ITEM 1.01 Entry into a Material Definitive Agreement.
On June 30, 2020, Arch Capital Group Ltd. (the “Issuer”), completed the public offering of $1,000,000,000 aggregate principal amount of its 3.635% senior notes due 2050 (the “Notes”). The Notes have been registered under the Securities Act of 1933, as amended (the “Securities Act”), pursuant to the Issuer’s universal shelf registration statement on Form S-3 (File No. 333-221344), as supplemented by the prospectus supplement dated June 23, 2017, previously filed with the Securities and Exchange Commission under the Securities Act.
The Notes were issued pursuant to an indenture (the “Base Indenture”), dated as of May 4, 2004, by and between the Issuer and The Bank of New York Mellon (the “Trustee”), as successor trustee to JPMorgan Chase Bank, as supplemented by a Second Supplemental Indenture, dated as of June 30, 2020, by and between the Issuer and the Trustee (the “Second Supplemental Indenture”, together with the Base Indenture, the “Indenture”). The Notes are senior unsecured obligations of the Issuer and rank equally with the other unsecured and unsubordinated indebtedness of the Issuer.

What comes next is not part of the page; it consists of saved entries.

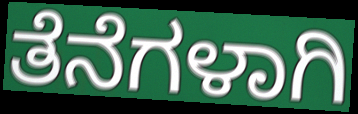
ತೆನೆಗಳಾಗಿ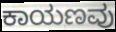
ಕಾಯಣವುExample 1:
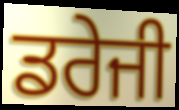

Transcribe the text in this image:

ਡਰੇਜੀ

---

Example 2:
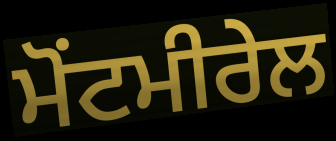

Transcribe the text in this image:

ਮੋਂਟਮੀਰੇਲ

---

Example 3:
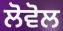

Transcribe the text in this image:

ਲੋਵੋਲ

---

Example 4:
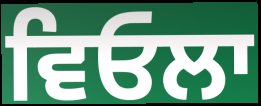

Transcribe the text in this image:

ਵਿਓਲਾ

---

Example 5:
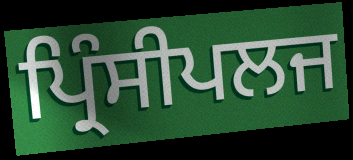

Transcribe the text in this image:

ਪ੍ਰਿੰਸੀਪਲਜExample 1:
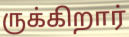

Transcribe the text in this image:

ருக்கிறார்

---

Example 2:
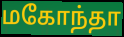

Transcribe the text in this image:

மகோந்தா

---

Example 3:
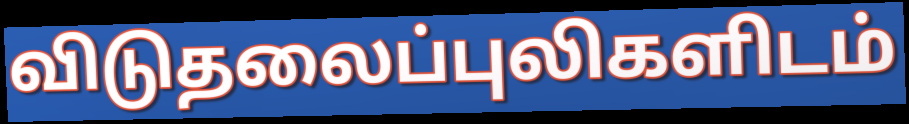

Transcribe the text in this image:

விடுதலைப்புலிகளிடம்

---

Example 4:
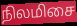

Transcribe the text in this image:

நிலமிசை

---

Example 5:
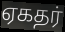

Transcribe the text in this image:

ஏகதர்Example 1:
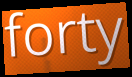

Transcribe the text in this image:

forty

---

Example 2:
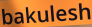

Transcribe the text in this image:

bakulesh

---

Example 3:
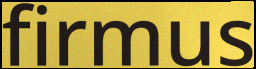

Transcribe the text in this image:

firmus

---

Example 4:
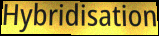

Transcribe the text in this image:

Hybridisation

The Issuer will pay interest on the Notes semi-annually in arrears on June 30 and December 30, beginning on December 30, 2020, to holders of record on the preceding June 15 or December 15, as the case may be. Interest will be calculated on the basis of a 360-day year of twelve 30-day months.

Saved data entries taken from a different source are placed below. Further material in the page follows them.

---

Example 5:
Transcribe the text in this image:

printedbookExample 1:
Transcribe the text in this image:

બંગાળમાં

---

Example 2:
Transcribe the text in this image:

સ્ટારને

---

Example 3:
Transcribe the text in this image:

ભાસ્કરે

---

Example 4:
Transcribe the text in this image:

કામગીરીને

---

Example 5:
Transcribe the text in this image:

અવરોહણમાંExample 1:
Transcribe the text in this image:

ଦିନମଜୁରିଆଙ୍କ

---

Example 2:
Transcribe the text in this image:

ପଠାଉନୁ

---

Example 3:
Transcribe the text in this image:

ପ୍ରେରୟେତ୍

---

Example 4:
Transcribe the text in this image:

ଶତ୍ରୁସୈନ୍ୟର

Unless previously redeemed, the Notes will mature on June 30, 2050, subject to deferral if the Issuer is not, at the time of such maturity, in compliance with certain regulatory capital requirements of applicable insurance supervisory laws then in effect. Other than in the case of redemption as a result of certain tax events (which such redemption will be permitted at the Issuer’s option at any time during the life of the Notes in whole and not in part at redemption price equal to 100% of the principal amount of the Notes to be redeemed, plus accrued and unpaid interest thereon to, but excluding, the redemption date), the Notes may be redeemed at the Issuer’s option at any time and from time to time prior to December 30, 2049, in whole or in part, at a redemption price equal to the “make-whole” redemption price, plus accrued and unpaid interest thereon to, but excluding, the redemption date. In addition, the Notes may be redeemed at the Issuer’s option at any time and from time to time on or after December 30, 2049, in whole or in part, at a redemption price equal to 100% of the principal amount of the Notes to be redeemed, plus accrued and unpaid interest thereon to, but excluding, the redemption date. The Notes are subject to certain covenants, including limitations on the ability of the Issuer and certain designated subsidiaries, with exceptions, to incur liens on the stock of certain designated subsidiaries, or dispose of capital stock of certain designated subsidiaries.
The Indenture contains customary terms that upon certain events of default occurring and continuing, either the Trustee or the holders of not less than 25% in aggregate principal amount of the Notes then outstanding may declare the principal of the Notes and any accrued and unpaid interest through the date of such declaration immediately due and payable. In the case of certain events of bankruptcy or insolvency relating to the Issuer, the principal amount of the Notes, together with any accrued and unpaid interest through the occurrence of such event, shall be immediately due and payable.
Copies of the Base Indenture and the Second Supplemental Indenture (including the form of Notes) are attached hereto as Exhibits 4.1 and 4.2 respectively, and are incorporated herein by reference. The description of the Indenture and the Notes in this report are summaries and are qualified in their entirety by the terms of the Indenture and the form of Note.